[[ Available data open ]]

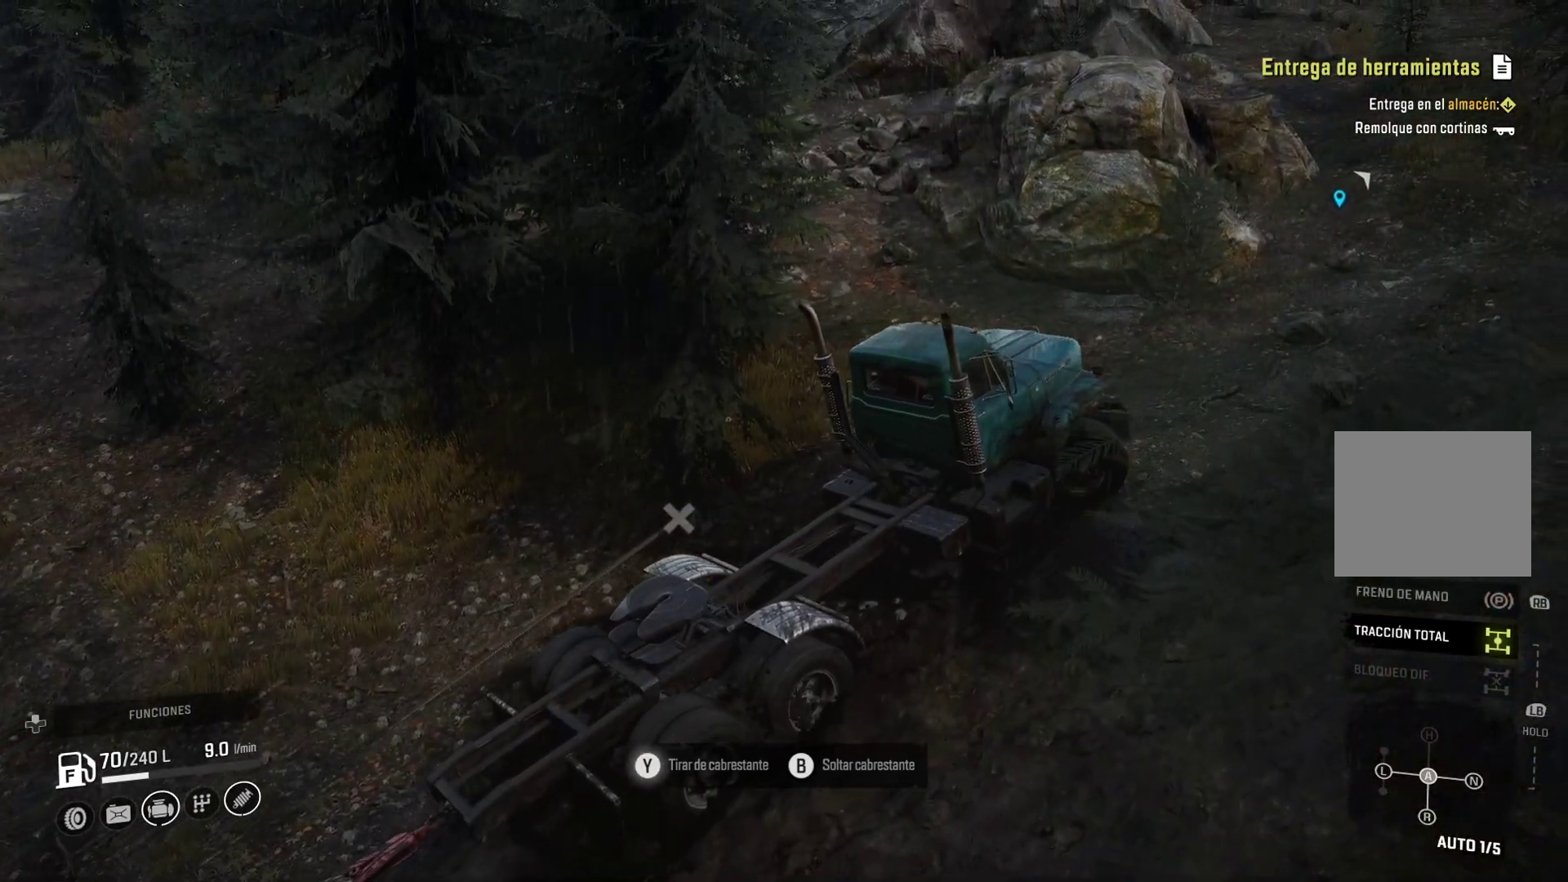
{"buttons": ["Y"], "left_stick": "right", "right_stick": "center", "events": []}
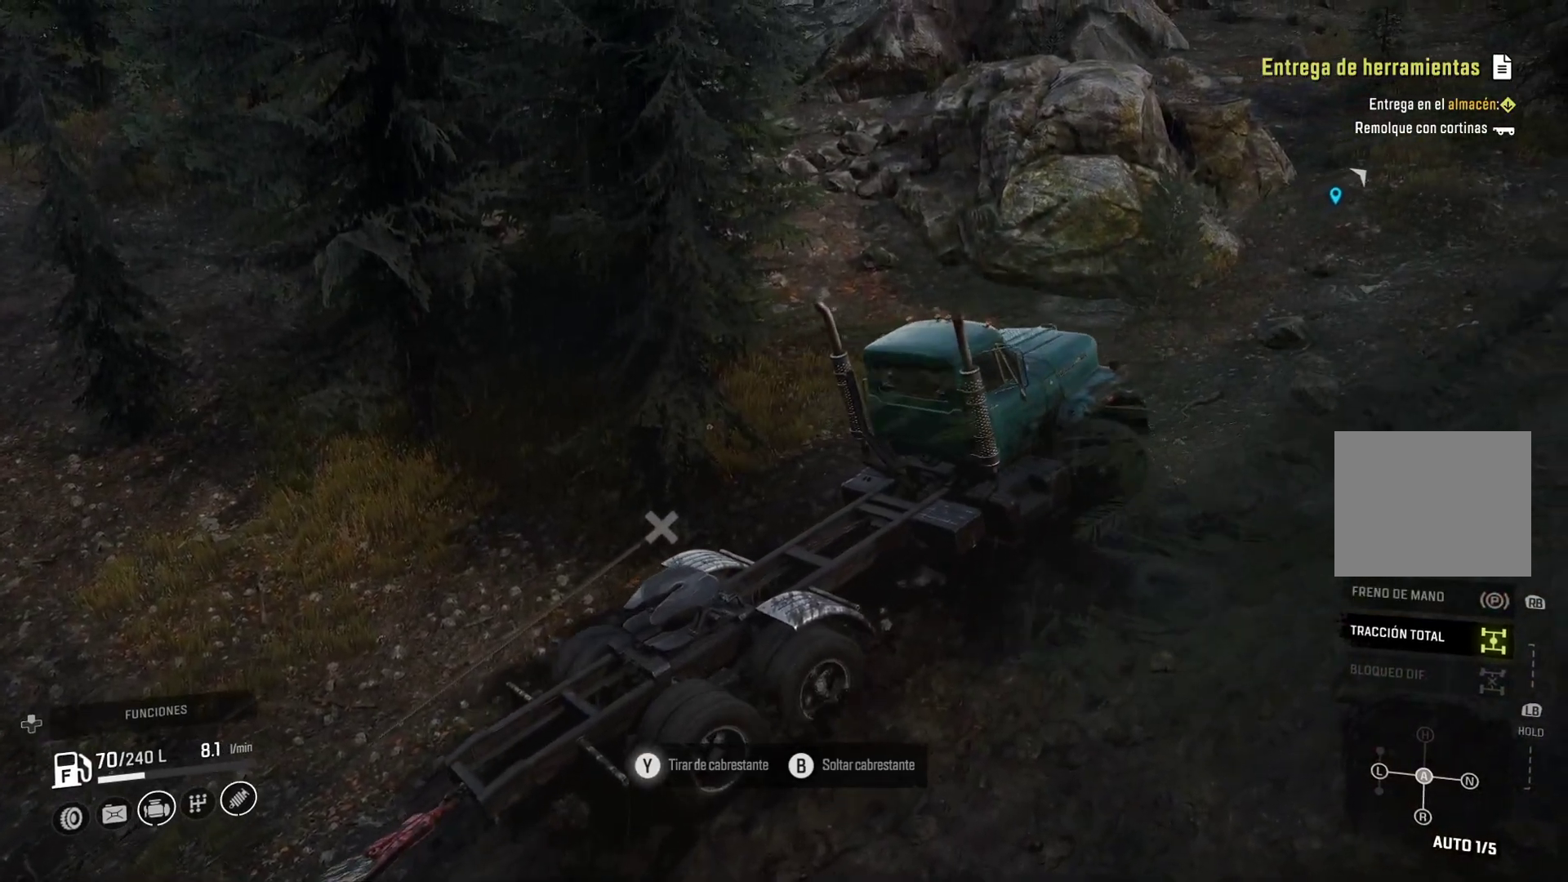
{"buttons": ["Y"], "left_stick": "center", "right_stick": "center", "events": [[333, "left_stick", "center"]]}
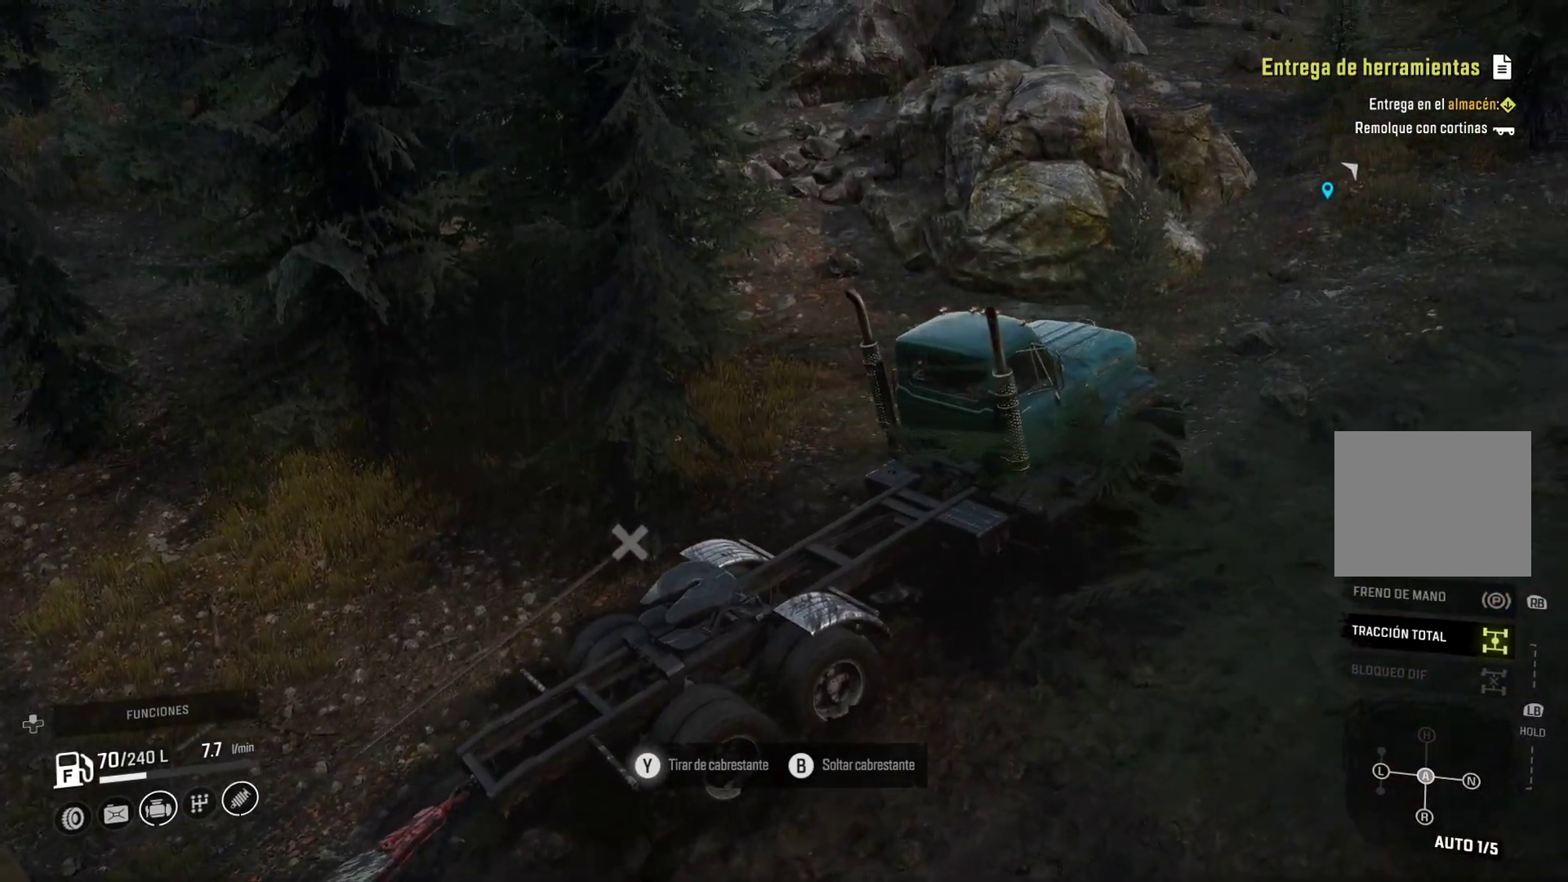
{"buttons": ["Y"], "left_stick": "up-left", "right_stick": "center", "events": [[300, "left_stick", "up-left"]]}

[[ Available data closed ]]

From the first line to the last, write out the data exactly, dropping any pictures.

§ **Result of this exercise**:
{"buttons": ["Y"], "left_stick": "right", "right_stick": "center", "events": []}
{"buttons": ["Y"], "left_stick": "center", "right_stick": "center", "events": [[333, "left_stick", "center"]]}
{"buttons": ["Y"], "left_stick": "up-left", "right_stick": "center", "events": [[300, "left_stick", "up-left"]]}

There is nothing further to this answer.